Reflectance spectra were calculated by generating random values at a defined number of sampling numbers (N s) within the visible wavelengths (400–720 nm) using Matlab’s rand function; N s was varied between 4–35 points to define the sharpness of spectral features, and the spectra were interpolated using a cubic spline. CIE 1931 2° matching functions were used to calculate tristumlus values for illuminant D65 reflected from the objects. Illuminant D65 was used as the white-point for conversion to the CIELAB space. A threshold of ΔE < 2.3 was used to define indistinguishable tristimulus values25. The simulation was performed for several number of iterations (N i), from 1,000–20,000,000, to determine if the defined metric P m converged for a given N s. For N i greater than 1,000,000 values for P m converged to values within ~20% of each other within a given N s.

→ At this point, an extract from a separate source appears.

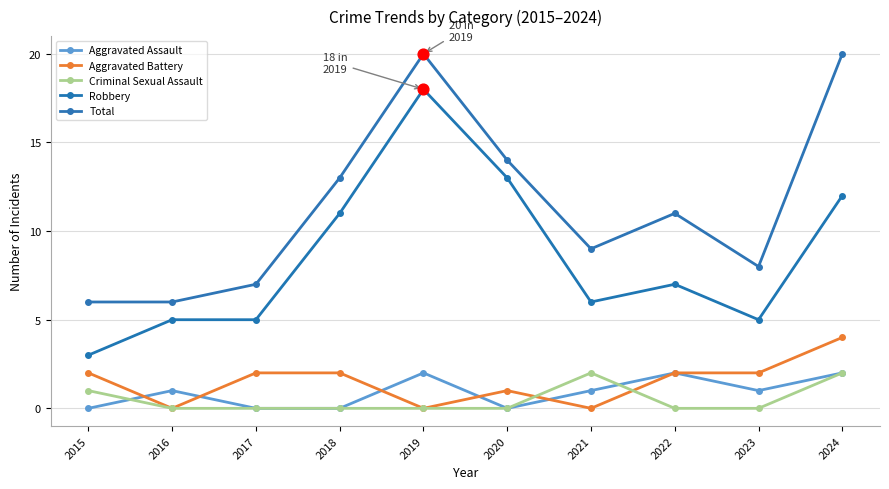

Which series has the largest total across all categories?

Total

More-abstract calculation of metamer frequency

The volume approximation ratios were computed using CVX, a package for specifying and solving convex programs37. Reference points [L 0, a 0, b 0] were chosen by uniformly sampling discretized spectra and mapping them to LAB tristimulus values. The computation was performed for various wavelength binning values (N b), between 7–18, to vary the broadness/sharpness of spectra, and 500 reference points were computed for each binning value. A detailed summary of this calculation, including a formalized mathematical treatment, can be found in the Supplementary information.

Data Availability Statement

All data generated or analyzed during this study are included in this published article (and its Supplementary Information files).